I am dealing with a new distribution and I need to draw 3D plot for different values of parameters (I can do it with Excel or any other programs, however, since my other graphs is drawn with MATLAB, and I need to put this 3D in Matlab, too, to publish it as an article). I calculated the result using MATLAB loops, however, plotting gives me the hardest time. I had no other choice but to ask for your assistance. I have these equations for different alphas and betas with a constant sigma and calculate Galton's Skewness and Moor's Kurtosis given with the last two equations.
median=sqrt(2*(sigma^2)*beta*gammaincinv(0.5,alpha));
q1=sqrt(2*(sigma^2)*beta*gammaincinv((6/8),alpha));
q3=sqrt(2*(sigma^2)*beta*gammaincinv((2/8),alpha));
q4=sqrt(2*(sigma^2)*beta*gammaincinv((7/8),alpha));
q5=sqrt(2*(sigma^2)*beta*gammaincinv((5/8),alpha));
q6=sqrt(2*(sigma^2)*beta*gammaincinv((3/8),alpha));
q7=sqrt(2*(sigma^2)*beta*gammaincinv((1/8),alpha));
galtonskewness=(q1-2*median+q3)/(q1-q3);
moorskurtosis=(q4-q5+q6-q7)/(q1-q3);
Let's assume that,
sigma=1
beta=[0.1 0.2 0.5 1 2 5];
alpha=[0.1 0.2 0.5 1 2 5];
I have used mesh(X,Y,Z) for the same range of alphas and betas with the same increment but I take the error "these values cannot be complex". I just want to draw something like the one below.
It must be something easy that I am missing out, but I do not understand where the mistake is. I appreciate any help. Thank you!
I ran the above code for a 2D mesh of points for alpha and beta between 0.1 and 5 for both dimensions and I got results for both.
I suspect it's due to your alpha and beta declaration. You are only providing a few points, and if you try to use mesh, it won't get good results. Therefore, define a meshgrid of points for both alpha and beta, then vectorize your MATLAB code to produce the kurotsis and skewness curves.

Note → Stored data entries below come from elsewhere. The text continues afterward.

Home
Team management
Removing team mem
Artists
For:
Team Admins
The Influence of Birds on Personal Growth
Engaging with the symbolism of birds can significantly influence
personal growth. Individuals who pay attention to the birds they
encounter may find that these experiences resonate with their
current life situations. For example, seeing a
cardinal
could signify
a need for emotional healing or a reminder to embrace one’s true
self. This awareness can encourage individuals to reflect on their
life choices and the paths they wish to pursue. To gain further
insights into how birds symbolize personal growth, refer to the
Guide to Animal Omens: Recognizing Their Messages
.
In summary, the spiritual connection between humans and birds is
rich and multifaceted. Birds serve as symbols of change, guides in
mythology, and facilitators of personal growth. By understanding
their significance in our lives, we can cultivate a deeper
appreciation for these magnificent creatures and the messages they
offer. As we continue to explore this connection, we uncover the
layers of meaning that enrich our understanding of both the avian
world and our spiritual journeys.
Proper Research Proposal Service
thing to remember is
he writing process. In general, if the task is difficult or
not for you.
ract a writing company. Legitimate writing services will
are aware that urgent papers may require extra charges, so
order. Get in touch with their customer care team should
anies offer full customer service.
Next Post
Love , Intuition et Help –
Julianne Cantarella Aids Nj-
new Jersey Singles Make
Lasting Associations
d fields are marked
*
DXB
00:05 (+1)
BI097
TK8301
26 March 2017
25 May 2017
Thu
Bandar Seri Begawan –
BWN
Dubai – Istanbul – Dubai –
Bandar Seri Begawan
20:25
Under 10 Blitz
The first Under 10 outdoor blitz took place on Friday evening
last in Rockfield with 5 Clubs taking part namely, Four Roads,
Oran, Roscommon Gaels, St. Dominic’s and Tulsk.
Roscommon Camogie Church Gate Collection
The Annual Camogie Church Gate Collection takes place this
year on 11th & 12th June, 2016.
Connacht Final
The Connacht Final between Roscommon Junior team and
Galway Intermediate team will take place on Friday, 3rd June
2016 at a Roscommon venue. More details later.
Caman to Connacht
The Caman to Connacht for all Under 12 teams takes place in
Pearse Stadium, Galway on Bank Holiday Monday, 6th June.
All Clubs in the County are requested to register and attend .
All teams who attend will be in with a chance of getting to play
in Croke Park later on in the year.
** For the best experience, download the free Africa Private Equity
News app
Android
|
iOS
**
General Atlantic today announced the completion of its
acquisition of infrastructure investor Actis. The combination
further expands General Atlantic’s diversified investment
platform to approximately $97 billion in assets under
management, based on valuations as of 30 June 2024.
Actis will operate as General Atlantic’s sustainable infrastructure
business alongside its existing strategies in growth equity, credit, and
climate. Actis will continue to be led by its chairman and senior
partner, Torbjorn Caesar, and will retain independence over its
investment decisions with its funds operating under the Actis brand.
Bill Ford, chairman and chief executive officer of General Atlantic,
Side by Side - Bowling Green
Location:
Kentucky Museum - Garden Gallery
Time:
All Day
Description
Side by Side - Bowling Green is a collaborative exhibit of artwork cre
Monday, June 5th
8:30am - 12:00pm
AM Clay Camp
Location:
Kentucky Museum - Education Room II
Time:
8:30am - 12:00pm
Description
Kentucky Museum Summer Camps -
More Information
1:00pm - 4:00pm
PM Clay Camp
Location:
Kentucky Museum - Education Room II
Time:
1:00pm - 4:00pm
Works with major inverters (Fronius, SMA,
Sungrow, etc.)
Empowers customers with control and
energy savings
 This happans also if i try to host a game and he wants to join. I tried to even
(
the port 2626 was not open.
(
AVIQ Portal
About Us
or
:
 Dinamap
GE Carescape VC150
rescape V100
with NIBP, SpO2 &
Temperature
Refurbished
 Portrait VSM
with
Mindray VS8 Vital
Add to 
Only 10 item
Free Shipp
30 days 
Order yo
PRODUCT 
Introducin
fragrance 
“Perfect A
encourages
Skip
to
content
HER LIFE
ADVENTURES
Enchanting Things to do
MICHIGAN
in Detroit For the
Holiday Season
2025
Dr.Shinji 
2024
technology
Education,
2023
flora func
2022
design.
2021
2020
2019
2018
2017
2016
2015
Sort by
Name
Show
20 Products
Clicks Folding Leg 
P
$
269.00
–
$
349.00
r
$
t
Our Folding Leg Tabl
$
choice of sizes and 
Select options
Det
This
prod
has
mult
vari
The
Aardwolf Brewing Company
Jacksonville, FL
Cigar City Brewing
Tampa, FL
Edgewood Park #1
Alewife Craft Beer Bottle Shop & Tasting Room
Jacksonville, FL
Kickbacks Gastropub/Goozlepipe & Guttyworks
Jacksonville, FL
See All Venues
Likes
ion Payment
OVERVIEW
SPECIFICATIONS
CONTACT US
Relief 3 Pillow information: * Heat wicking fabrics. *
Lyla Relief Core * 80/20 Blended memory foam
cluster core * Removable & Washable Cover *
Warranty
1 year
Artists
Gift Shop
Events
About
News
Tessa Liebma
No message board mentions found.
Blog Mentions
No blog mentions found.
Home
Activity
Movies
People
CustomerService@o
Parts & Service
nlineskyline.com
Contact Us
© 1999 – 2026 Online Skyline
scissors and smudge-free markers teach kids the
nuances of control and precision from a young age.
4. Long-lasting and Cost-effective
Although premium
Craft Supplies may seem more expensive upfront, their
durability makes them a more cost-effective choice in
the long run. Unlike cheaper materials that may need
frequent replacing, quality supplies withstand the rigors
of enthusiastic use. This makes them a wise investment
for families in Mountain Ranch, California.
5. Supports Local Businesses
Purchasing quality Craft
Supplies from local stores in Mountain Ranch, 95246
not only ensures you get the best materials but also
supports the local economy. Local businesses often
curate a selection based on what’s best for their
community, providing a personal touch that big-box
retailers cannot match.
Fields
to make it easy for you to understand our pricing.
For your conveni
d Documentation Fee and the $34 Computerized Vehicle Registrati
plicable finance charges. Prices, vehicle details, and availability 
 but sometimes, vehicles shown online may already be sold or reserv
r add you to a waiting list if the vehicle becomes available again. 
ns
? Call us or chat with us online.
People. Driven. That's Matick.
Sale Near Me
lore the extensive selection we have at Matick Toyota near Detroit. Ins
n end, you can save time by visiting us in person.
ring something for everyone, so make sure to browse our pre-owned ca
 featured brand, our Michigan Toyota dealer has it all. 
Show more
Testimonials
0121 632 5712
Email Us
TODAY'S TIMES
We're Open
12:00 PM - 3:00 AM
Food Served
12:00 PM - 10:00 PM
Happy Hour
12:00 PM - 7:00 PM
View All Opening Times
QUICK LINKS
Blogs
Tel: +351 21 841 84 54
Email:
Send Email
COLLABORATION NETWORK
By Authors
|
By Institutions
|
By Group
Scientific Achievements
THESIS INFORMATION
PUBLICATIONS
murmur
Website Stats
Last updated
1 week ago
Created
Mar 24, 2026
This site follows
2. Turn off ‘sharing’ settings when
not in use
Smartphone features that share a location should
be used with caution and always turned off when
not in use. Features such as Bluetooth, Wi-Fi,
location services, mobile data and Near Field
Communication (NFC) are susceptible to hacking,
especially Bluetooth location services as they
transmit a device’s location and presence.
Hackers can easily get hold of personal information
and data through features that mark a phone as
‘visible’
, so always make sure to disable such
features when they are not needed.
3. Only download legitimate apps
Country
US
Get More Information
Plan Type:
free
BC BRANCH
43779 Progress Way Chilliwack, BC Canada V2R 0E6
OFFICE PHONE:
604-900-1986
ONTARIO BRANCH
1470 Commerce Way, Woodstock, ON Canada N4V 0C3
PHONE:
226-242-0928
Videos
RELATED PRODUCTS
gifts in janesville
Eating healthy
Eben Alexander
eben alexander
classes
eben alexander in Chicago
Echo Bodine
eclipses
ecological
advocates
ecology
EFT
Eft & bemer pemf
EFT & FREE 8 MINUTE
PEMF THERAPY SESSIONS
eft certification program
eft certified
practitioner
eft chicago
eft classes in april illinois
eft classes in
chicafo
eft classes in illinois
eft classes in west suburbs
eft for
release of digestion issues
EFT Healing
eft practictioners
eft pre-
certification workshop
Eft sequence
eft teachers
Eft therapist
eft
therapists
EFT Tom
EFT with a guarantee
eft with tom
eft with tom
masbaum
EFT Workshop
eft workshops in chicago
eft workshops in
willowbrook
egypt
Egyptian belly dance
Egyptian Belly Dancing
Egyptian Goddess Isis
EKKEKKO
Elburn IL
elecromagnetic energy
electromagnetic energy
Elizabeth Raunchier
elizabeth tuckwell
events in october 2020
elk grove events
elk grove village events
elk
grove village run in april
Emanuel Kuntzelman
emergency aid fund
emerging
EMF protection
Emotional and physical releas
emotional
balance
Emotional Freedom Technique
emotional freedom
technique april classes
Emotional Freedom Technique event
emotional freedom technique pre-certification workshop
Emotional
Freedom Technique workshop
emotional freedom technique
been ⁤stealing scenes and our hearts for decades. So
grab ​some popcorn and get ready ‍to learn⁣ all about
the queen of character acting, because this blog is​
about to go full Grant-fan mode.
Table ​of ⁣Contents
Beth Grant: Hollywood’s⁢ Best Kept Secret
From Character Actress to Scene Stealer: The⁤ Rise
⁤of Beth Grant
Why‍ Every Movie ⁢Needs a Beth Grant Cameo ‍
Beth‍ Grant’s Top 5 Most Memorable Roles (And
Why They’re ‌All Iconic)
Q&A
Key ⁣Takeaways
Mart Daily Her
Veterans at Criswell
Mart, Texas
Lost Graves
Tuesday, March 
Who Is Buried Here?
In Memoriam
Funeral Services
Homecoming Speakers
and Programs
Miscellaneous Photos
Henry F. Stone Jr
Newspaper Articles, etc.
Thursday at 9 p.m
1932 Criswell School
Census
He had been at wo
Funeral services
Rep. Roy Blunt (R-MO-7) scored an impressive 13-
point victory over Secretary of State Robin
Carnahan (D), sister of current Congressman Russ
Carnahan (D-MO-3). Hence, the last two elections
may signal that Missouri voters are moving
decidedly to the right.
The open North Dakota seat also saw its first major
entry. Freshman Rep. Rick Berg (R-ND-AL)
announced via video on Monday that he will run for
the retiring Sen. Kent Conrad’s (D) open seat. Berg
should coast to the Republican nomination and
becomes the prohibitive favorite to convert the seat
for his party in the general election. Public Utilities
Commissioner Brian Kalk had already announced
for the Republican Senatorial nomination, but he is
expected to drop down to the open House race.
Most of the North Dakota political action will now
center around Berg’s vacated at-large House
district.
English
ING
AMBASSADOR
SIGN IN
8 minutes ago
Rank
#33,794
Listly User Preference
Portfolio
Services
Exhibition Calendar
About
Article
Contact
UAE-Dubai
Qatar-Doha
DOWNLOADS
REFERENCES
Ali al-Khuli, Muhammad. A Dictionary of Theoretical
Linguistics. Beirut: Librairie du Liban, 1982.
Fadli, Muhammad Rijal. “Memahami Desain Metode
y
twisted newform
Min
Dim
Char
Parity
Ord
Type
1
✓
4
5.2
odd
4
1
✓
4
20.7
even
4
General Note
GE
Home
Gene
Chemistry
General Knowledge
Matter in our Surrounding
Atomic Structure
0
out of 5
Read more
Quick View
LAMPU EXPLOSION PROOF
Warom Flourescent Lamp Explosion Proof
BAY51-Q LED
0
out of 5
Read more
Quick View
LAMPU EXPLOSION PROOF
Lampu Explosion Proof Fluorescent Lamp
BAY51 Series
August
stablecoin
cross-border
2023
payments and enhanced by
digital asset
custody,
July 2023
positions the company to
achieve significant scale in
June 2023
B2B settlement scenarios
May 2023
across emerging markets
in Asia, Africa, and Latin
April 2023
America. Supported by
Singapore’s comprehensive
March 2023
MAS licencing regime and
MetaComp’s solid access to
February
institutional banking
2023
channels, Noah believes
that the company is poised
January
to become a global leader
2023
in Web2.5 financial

Only under certain situations should you use for loops. In general, you should avoid using them whenever possible.
How meshgrid works is that given a range of X and Y values, it will produce two (or three if you want 3D co-ordinates) arrays where each location in each array gives you the spatial co-ordinate at that particular location. Therefore, if we did something like:
[X,Y] = meshgrid(1:3, 1:3);
This is what we get:
X =
1 2 3
1 2 3
1 2 3
Y =
1 1 1
2 2 2
3 3 3
Notice that in a 2D grid, for the top-left corner, (x,y) = (1,1), and so for the corresponding location in X, we get 1 and Y we get 1. If you do the same logic for any other position in the 2D grid, you simply look at the X and Y values in each array and it will tell you what the component is for each dimension.
As such, instead of looping through all possible points in your grid, generate them all using meshgrid, then vectorize the computation by calculating your values all at once rather than individually. Once you do this, you have the right structure to be able to put this into mesh.
Therefore, try doing this instead:
%// Define meshgrid of points
[alpha,beta] = meshgrid(0.1:0.1:5, 0.1:0.1:5);
%// From your code
sigma = 1;
%// Calculate quantities - Notice that this is all vectorized
med=sqrt(2*(sigma^2)*beta.*gammaincinv(0.5,alpha));
q1=sqrt(2*(sigma^2)*beta.*gammaincinv((6/8),alpha));
q3=sqrt(2*(sigma^2)*beta.*gammaincinv((2/8),alpha));
q4=sqrt(2*(sigma^2)*beta.*gammaincinv((7/8),alpha));
q5=sqrt(2*(sigma^2)*beta.*gammaincinv((5/8),alpha));
q6=sqrt(2*(sigma^2)*beta.*gammaincinv((3/8),alpha));
q7=sqrt(2*(sigma^2)*beta.*gammaincinv((1/8),alpha));
galtonskewness=(q1-2*med+q3)./(q1-q3);
moorskurtosis=(q4-q5+q6-q7)./(q1-q3);
%// Show our meshes
figure;
mesh(alpha, beta, galtonskewness);
figure;
mesh(alpha, beta, moorskurtosis);
Also take note that I renamed your median variable to med. MATLAB has a function called median and so you don't want to unintentionally shadow over this function with a variable of the same name.
This is what I get:
Take note that I'm not getting the plots that you have placed in your post. It may be because I'm choosing the wrong variables to define the mesh, or perhaps your equations may be incorrect. Double check what you know in theory to what you have here in code and try again.
This should hopefully give you enough to start with though!